STORED DATA -
•••
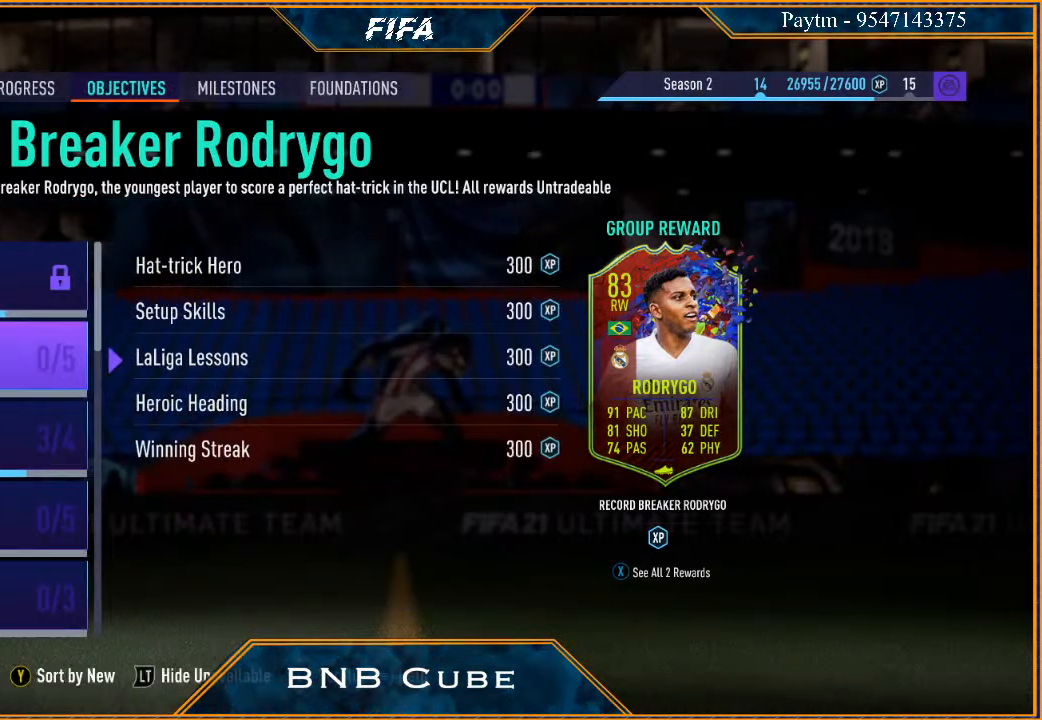
Gameplay with a controller (Xbox layout); each line is a JSON object with the inputs held at the frame after it. "events" lists button and stick changes between this image and that frame as [ms after this image, input, new state], when the widget could be followed in between.
{"buttons": [], "left_stick": "center", "right_stick": "center", "events": [[300, "left_stick", "down"], [433, "left_stick", "center"]]}
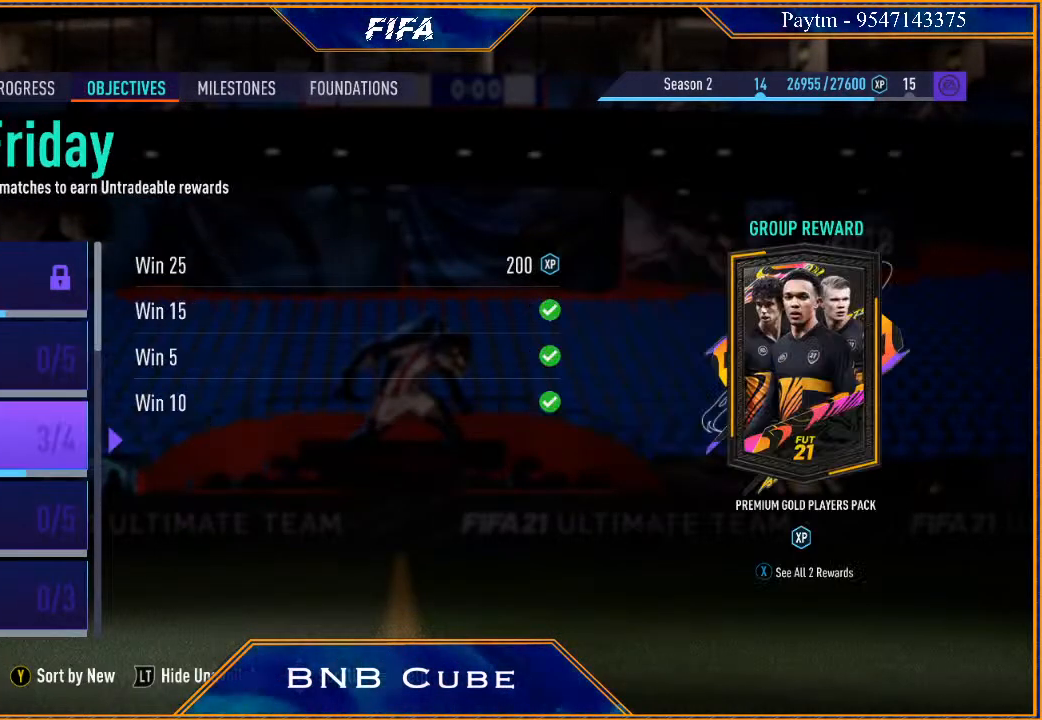
{"buttons": [], "left_stick": "center", "right_stick": "center", "events": []}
•••
ASSIGNMENT -
Every word of the data should be reproduced exactly; please omit any pictures.

ANSWER -
Gameplay with a controller (Xbox layout); each line is a JSON object with the inputs held at the frame after it. "events" lists button and stick changes between this image and that frame as [ms after this image, input, new state], when the widget could be followed in between.
{"buttons": [], "left_stick": "center", "right_stick": "center", "events": [[300, "left_stick", "down"], [433, "left_stick", "center"]]}
{"buttons": [], "left_stick": "center", "right_stick": "center", "events": []}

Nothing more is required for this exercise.